|MIT Department: Mechanical Engineering
Faculty Mentor: Prof. Evelyn Wang
Undergraduate Institution: Stanford University
Hi! My name is Cameron and I’m a junior studying Mechanical Engineering at Stanford. I haven’t yet pinned down what I want to do, but anything in the realm of conservation and sustainability really excites me!
Quality Analysis of Slope-Assembled Opals
Cameron Kilpatrick1, Carlos Diaz2 and Evelyn Wang2
1,2 Department of Mechanical Engineering, Massachusetts Institute of Technology
Self-assembly of micro-to-nanoscale particles has recently gained traction as a nanofabrication technique due to the process’s ability to create highly ordered microstructures with no need of manual control of the individual components. Slope assembly in particular merits further exploration as it is a particularly fast method, allowing for rapid fabrication with high-throughput and order. The orderliness of a self-assembled opaline array can be quantified in terms of its quality, which in turn can have a strong influence in the structure performance. Quality values range from 0 to 1, with numbers closer to 1 being more orderly and thus desired. While slope assembly can reliably create good-quality samples on glass, it is not successful on metals, which are substrates critical to many potential applications. To remedy this, in this work, a transfer method is used to first form an opal layer on glass, remove the layer by submersion in water, and pick up by the desired material.

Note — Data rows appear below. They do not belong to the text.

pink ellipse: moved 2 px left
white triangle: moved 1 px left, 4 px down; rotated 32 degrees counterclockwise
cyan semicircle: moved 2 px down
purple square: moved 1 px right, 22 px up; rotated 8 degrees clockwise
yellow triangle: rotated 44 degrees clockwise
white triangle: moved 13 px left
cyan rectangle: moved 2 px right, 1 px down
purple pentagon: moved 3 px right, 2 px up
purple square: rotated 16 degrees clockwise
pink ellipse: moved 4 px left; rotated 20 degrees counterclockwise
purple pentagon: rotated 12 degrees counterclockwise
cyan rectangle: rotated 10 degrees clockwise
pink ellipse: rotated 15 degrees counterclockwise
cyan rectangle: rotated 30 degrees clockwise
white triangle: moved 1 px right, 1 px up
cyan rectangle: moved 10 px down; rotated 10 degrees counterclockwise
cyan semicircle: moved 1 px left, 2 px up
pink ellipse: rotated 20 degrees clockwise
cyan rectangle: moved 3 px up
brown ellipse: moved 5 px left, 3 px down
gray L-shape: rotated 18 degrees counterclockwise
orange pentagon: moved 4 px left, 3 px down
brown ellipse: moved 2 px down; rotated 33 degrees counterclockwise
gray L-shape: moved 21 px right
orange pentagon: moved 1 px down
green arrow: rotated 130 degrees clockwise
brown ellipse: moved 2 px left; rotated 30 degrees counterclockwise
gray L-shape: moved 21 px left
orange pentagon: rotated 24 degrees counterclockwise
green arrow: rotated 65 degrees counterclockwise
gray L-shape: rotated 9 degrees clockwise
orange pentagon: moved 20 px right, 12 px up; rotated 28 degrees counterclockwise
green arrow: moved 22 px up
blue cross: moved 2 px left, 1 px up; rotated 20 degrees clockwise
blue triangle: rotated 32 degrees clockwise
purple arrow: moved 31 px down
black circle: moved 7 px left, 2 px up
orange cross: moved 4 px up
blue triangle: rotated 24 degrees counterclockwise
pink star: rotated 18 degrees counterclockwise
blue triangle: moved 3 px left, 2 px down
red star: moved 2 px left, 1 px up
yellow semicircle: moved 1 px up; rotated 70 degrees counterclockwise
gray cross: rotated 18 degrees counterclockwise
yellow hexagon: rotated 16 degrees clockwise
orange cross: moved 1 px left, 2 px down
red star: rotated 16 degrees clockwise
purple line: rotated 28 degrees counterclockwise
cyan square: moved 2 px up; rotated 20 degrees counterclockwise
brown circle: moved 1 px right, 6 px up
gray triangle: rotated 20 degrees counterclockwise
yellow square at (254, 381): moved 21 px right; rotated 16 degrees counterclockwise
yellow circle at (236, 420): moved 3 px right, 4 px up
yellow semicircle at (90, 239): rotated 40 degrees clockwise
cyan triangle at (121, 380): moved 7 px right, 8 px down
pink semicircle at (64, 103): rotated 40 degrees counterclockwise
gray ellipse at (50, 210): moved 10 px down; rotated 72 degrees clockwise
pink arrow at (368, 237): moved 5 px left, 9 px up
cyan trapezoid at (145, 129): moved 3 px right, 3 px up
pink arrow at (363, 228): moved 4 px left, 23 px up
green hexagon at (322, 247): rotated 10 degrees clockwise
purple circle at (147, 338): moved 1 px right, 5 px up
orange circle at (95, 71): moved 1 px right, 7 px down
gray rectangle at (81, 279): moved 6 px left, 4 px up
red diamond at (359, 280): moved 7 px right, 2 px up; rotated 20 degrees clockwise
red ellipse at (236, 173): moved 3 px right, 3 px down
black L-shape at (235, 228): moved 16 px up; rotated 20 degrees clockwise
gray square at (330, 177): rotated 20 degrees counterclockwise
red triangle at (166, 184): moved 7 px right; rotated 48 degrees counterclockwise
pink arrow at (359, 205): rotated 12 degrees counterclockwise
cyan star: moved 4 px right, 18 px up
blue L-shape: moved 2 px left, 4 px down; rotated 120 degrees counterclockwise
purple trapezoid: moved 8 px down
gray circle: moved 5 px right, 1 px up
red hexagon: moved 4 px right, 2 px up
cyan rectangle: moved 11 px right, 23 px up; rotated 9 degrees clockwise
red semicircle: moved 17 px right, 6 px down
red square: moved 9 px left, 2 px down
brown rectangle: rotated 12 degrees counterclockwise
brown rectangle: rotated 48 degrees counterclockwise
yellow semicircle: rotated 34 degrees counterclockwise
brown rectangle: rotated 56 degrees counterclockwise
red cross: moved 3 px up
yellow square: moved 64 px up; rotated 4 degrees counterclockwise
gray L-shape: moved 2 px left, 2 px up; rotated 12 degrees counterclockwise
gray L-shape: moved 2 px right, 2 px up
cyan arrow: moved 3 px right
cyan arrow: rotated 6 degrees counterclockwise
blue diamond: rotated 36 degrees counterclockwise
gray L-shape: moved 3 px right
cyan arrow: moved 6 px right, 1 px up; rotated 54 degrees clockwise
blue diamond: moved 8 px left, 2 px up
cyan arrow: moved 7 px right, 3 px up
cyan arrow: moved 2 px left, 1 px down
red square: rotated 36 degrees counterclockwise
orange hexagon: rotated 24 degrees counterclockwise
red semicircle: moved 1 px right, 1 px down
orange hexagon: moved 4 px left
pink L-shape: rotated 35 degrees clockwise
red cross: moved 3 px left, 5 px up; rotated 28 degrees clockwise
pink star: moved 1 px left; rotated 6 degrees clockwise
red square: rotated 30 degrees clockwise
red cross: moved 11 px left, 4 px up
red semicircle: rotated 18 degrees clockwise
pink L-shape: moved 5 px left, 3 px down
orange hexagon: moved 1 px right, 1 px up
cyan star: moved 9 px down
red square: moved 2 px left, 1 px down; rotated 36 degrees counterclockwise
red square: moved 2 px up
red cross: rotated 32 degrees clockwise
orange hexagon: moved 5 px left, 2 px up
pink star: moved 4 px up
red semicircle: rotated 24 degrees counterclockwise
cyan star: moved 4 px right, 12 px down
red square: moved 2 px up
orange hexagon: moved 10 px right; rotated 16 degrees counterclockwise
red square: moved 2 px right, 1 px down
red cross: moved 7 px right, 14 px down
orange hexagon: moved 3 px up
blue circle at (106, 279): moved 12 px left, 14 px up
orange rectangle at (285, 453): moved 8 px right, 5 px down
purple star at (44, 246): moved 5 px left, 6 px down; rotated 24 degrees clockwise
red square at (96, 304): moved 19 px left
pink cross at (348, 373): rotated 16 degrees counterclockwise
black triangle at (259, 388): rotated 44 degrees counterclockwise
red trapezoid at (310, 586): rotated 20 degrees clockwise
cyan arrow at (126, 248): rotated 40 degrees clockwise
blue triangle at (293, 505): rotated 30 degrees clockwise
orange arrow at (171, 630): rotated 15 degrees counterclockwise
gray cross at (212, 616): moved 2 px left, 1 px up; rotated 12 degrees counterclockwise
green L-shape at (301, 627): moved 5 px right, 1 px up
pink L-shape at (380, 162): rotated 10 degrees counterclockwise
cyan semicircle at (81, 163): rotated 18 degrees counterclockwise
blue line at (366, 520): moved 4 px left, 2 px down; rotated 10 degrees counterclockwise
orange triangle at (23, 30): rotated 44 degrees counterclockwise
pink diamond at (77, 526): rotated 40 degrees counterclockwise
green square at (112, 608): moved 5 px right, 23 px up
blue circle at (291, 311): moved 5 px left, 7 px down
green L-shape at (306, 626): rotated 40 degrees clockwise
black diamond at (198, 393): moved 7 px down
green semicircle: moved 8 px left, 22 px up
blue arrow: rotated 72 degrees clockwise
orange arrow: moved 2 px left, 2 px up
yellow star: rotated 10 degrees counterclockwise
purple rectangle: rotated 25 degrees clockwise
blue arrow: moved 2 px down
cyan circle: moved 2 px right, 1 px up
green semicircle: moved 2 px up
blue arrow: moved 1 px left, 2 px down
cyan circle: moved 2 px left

Using an image processing algorithm, we found that while glass samples can consistently produce quality values above 0.7, transferred samples featured large cracks and vacancies causing some samples to have quality ratings of as low as 0.4. However, in spaces not affected by these vacancies, copper deposited on glass and mirror-polished copper produced almost identical structures and quality values. Our results indicate that substrate transfer is a valid approach with the potential to allow for the fabrication of slope self-assembled structures on arbitrary substrates. Such structures can have applications in thermo-fluidic devices and electrochemical systems.